After walking out to repaint the targets, I figured I should re-shoot them prone to see how the Frontier ammo did. In that short time, a cold front arrived, wind increased to 10-15 mph from my 4-5 o'clock, temperature dropped 8 degrees -- now in the low 40's. From prone my targets had had 3-1/4" vertical, then 2-1/2" vertical, then 2-1/4" vertical -- all with about 4" of horizontal dispersion.
So...it appears I can hold vertical with this method. I need more practice to get faster with setup and movement between targets, and I need to become more stable horizontally.
My Bighorn Origin action is on the way. Now to decide on a trigger.
Is the chassis cut specifically for the TL3?
How much vertical play with mag?
So far with a modded pmag, an aics and an accurate mag (dssf). No vertical play. Going to have to find out if I got the wrong model somehow, that had not crossed my mind. Thanks offgrid.
Post a picture showing the rear tang in the chassis.
Similar fit I see on other MPA chassis. Only chassis I know of that will be a 100% 1-1 fit is the XLR.
Suggest to focus on just one brand mag. I have 10's of thousands of rounds on AICS mags, 100% feed on several calibers with some minor feed lip bending.
Hard to tell from the angle of your first picture...it appears the case needs to be presented a little higher, bullet tip angled up a little more. Easy fix! Guessing the snap cap will behave a little different than a dummy round? Do all this with dummy rounds. MPA sells a feed lip bender. I made my own, simple 1/2x1 aluminum bar with slot cut on a band saw. Could also use a small Crescent wrench, taped up lineman's pliers.... Start at the back with a single round in the mag. Bend the lips up so that the bottom of the primer pocket is even with the rear of mag, just expose the entire primer pocket. Try to bend from the lowest point of the lips where the lips meet the side of the mag. Flare the lips toward the front so the round is slightly angled up. Rear gap between the lips will be slight narrower then the front. Make sure the feed lips are not curved/bowed in/out from the rear to the front. Push the single dummy round forward to check the straightness of the lips compared to the case, want complete contact. I have six mags, not bent exactly the same, they'll tolerate some wiggle and still feed 100%. Hope that helps you.
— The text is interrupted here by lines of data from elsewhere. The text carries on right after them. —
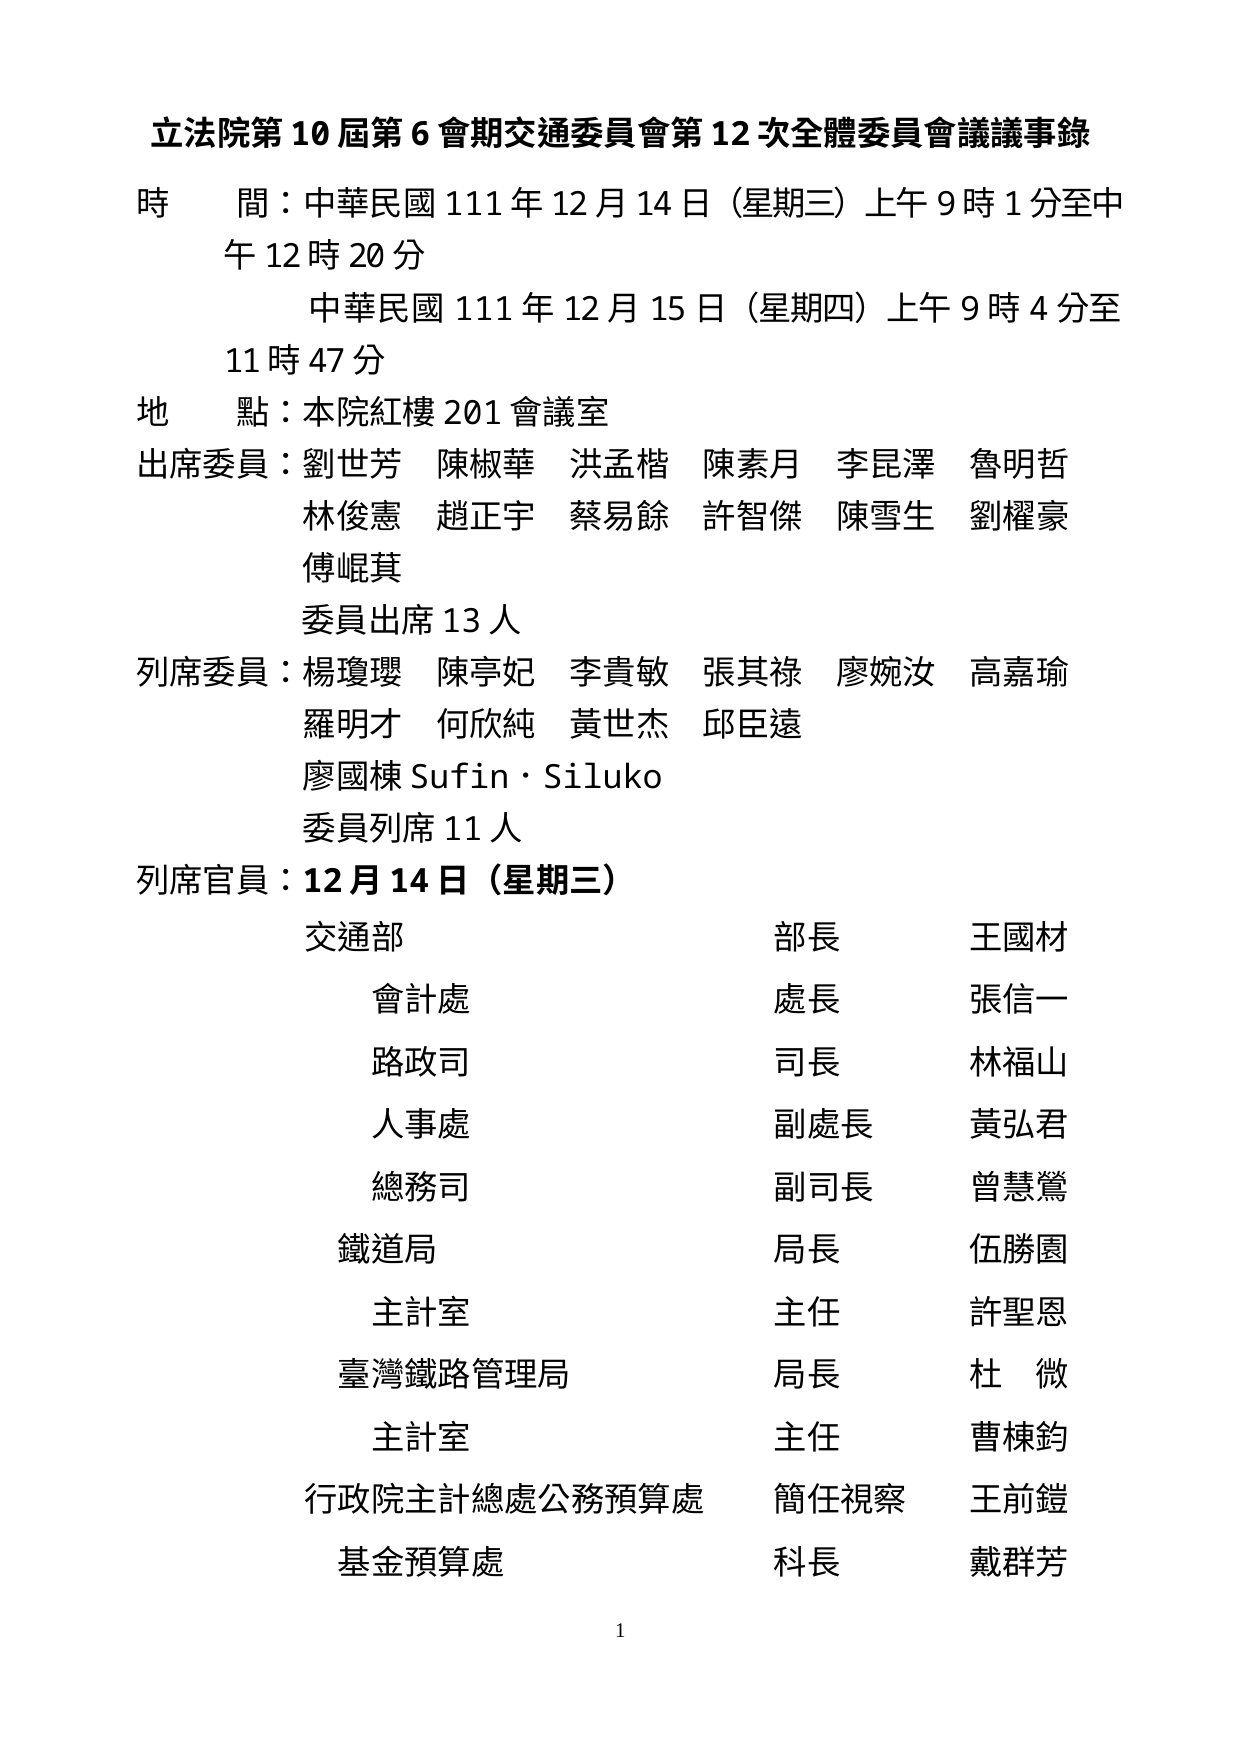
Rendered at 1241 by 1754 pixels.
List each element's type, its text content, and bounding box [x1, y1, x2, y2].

table_cell 行政院主計總處公務預算處 [301, 1466, 762, 1528]
table_cell 副司長 [762, 1153, 936, 1216]
table_cell 司長 [762, 1028, 936, 1091]
text 地 點：本院紅樓201會議室 [136, 382, 1125, 434]
table_header 交通部 [301, 903, 762, 966]
table_cell 處長 [762, 966, 936, 1028]
table_cell 臺灣鐵路管理局 [301, 1341, 762, 1403]
text 列席委員：楊瓊瓔 陳亭妃 李貴敏 張其祿 廖婉汝 高嘉瑜 羅明才 何欣純 黃世杰 邱臣遠 廖國棟Sufin．Siluko [136, 643, 1104, 799]
table_cell 副處長 [762, 1091, 936, 1153]
table_cell 科長 [762, 1528, 936, 1591]
table_cell 戴群芳 [936, 1528, 1102, 1591]
text 時 間：中華民國111年12月14日（星期三）上午9時1分至中午12時20分 [136, 174, 1125, 278]
table_header 王國材 [936, 903, 1102, 966]
table_cell 簡任視察 [762, 1466, 936, 1528]
table_cell 林福山 [936, 1028, 1102, 1091]
table_cell 曾慧鶯 [936, 1153, 1102, 1216]
table_cell 伍勝園 [936, 1216, 1102, 1278]
table_cell 局長 [762, 1216, 936, 1278]
table_cell 主任 [762, 1278, 936, 1341]
text 中華民國111年12月15日（星期四）上午9時4分至11時47分 [136, 278, 1125, 382]
table_cell 局長 [762, 1341, 936, 1403]
text 立法院第10屆第6會期交通委員會第12次全體委員會議議事錄 [136, 103, 1104, 155]
table_cell 許聖恩 [936, 1278, 1102, 1341]
table_cell 主計室 [301, 1278, 762, 1341]
table_cell 鐵道局 [301, 1216, 762, 1278]
table_cell 主任 [762, 1403, 936, 1466]
table_cell 總務司 [301, 1153, 762, 1216]
table_cell 路政司 [301, 1028, 762, 1091]
table_header 部長 [762, 903, 936, 966]
table_cell 人事處 [301, 1091, 762, 1153]
table_cell 會計處 [301, 966, 762, 1028]
table_cell 黃弘君 [936, 1091, 1102, 1153]
table_cell 杜 微 [936, 1341, 1102, 1403]
text 委員出席13人 [136, 591, 1104, 643]
text 委員列席11人 [136, 799, 1104, 851]
table_cell 基金預算處 [301, 1528, 762, 1591]
table_cell 曹棟鈞 [936, 1403, 1102, 1466]
table_cell 王前鎧 [936, 1466, 1102, 1528]
table_cell 張信一 [936, 966, 1102, 1028]
table_cell 主計室 [301, 1403, 762, 1466]
text 出席委員：劉世芳 陳椒華 洪孟楷 陳素月 李昆澤 魯明哲 林俊憲 趙正宇 蔡易餘 許智傑 陳雪生 劉櫂豪 傅崐萁 [136, 434, 1125, 591]
text 列席官員：12月14日（星期三） [136, 851, 1104, 903]
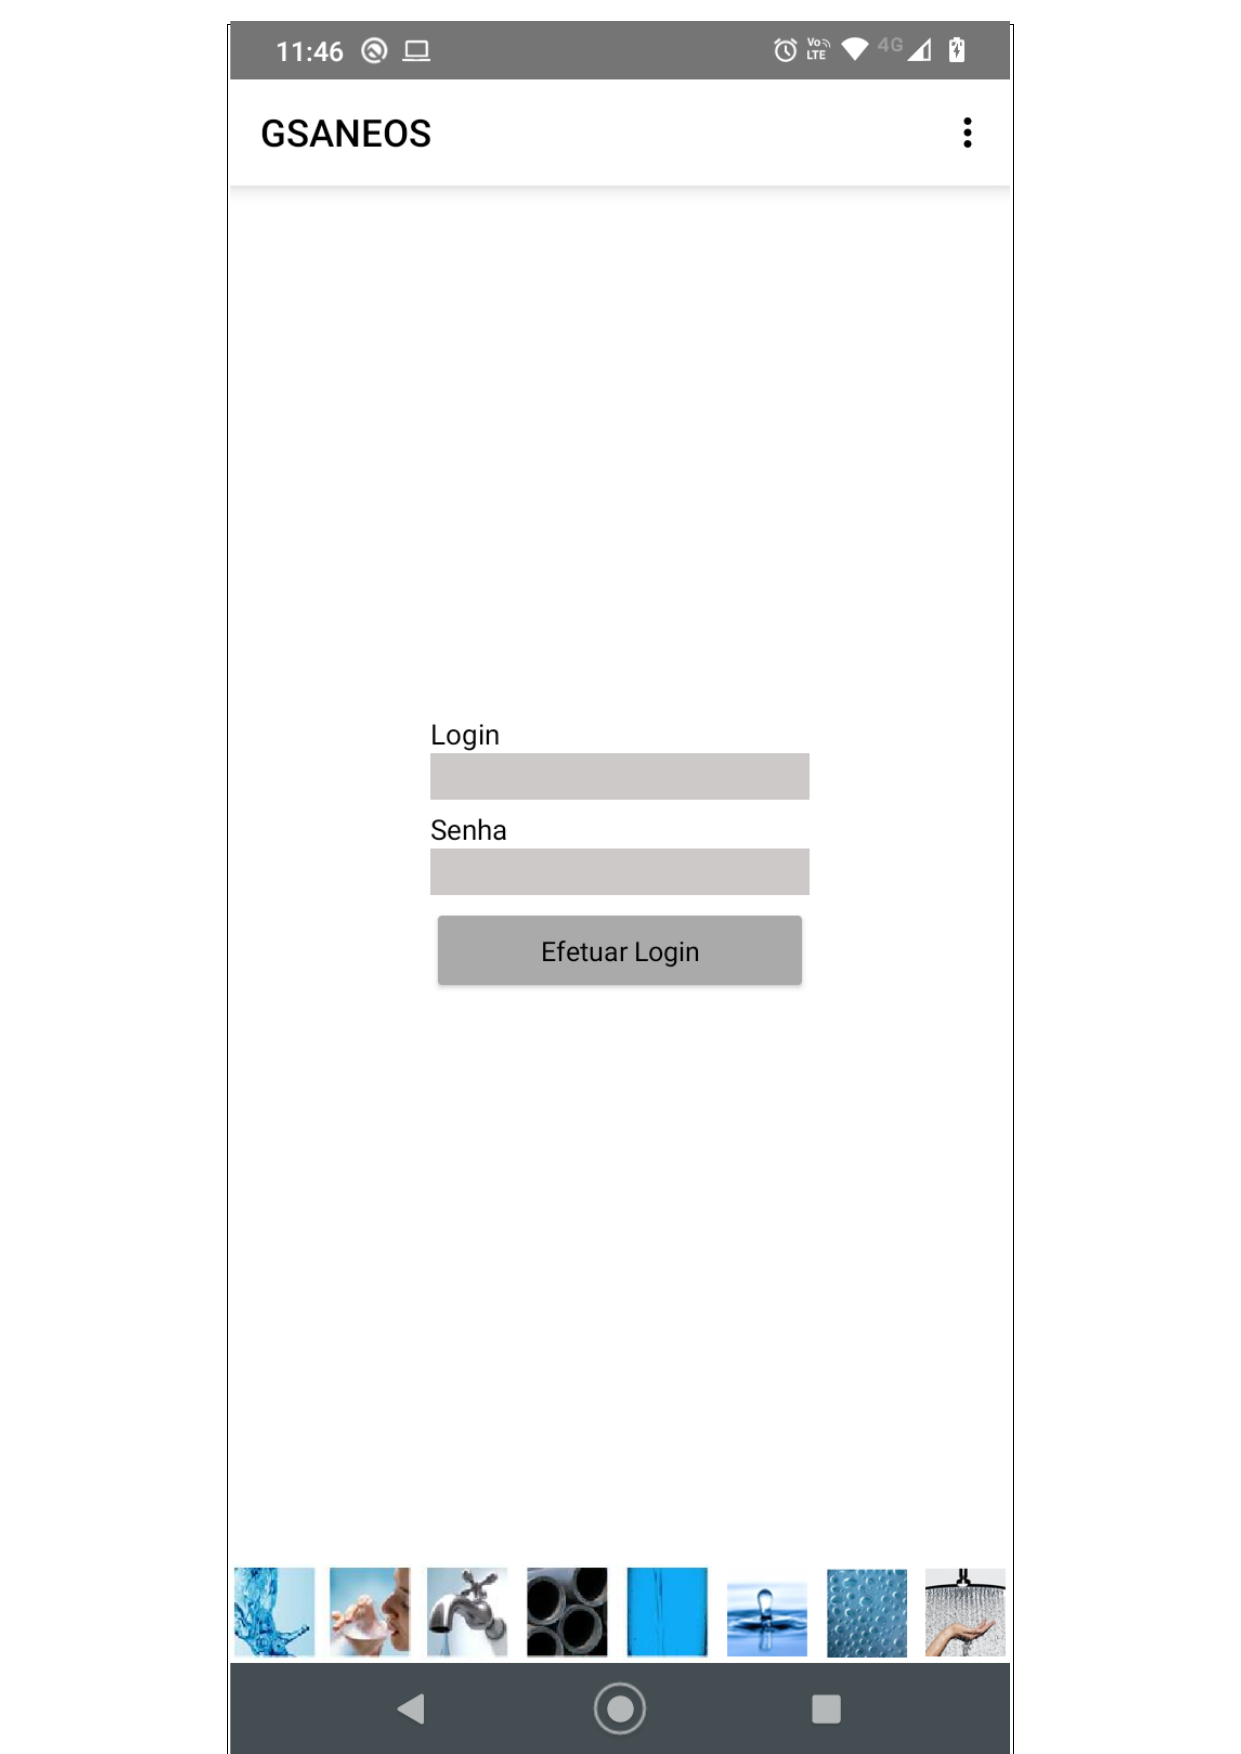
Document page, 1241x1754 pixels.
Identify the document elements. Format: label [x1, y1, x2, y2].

picture [230, 21, 1010, 1754]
Thanks Offgrid, I’ll try that. Do you recommend the aics mags? I was going to try accurate mags because the 10 rounders are shorter, but if the aics ones are better I’ll stick with them.
I’m gonna make up a dummy round but the magazine I have doesn’t seem to need it. I tossed in a round to see how far off and it doesn’t seem to be. Then I pulled that round out because I didn’t want live rounds nearby once I started fiddling around with the rifle. Didn’t want to risk it.
With closer inspection it seems the magazine is hitting the front feed lips of the action about 1mm before the magazine locks in. Maybe the front is preventing further upward motion to allow it high enough. I saw a few folks had to add length to the magazine release but with th action stopping motion of the magazine I doubt it’d help.
Recommend AICS mags, will fit your action better. Like I said above have 10's of thousands of rounds on them, they work. Never had a problem with the length. If your action is AW cut, could try those. My actions are AW cut, AW mags do feed like butter. BUT, aggressively inserting mags under a clock I've popped the first round out, double feed.... Also for whatever reason the AW mags are not as consistent in dimension as the AICS. Mostly use AICS mags in matches. Occasionally use a AW mag because I can stuff 11 Dasher rounds in them.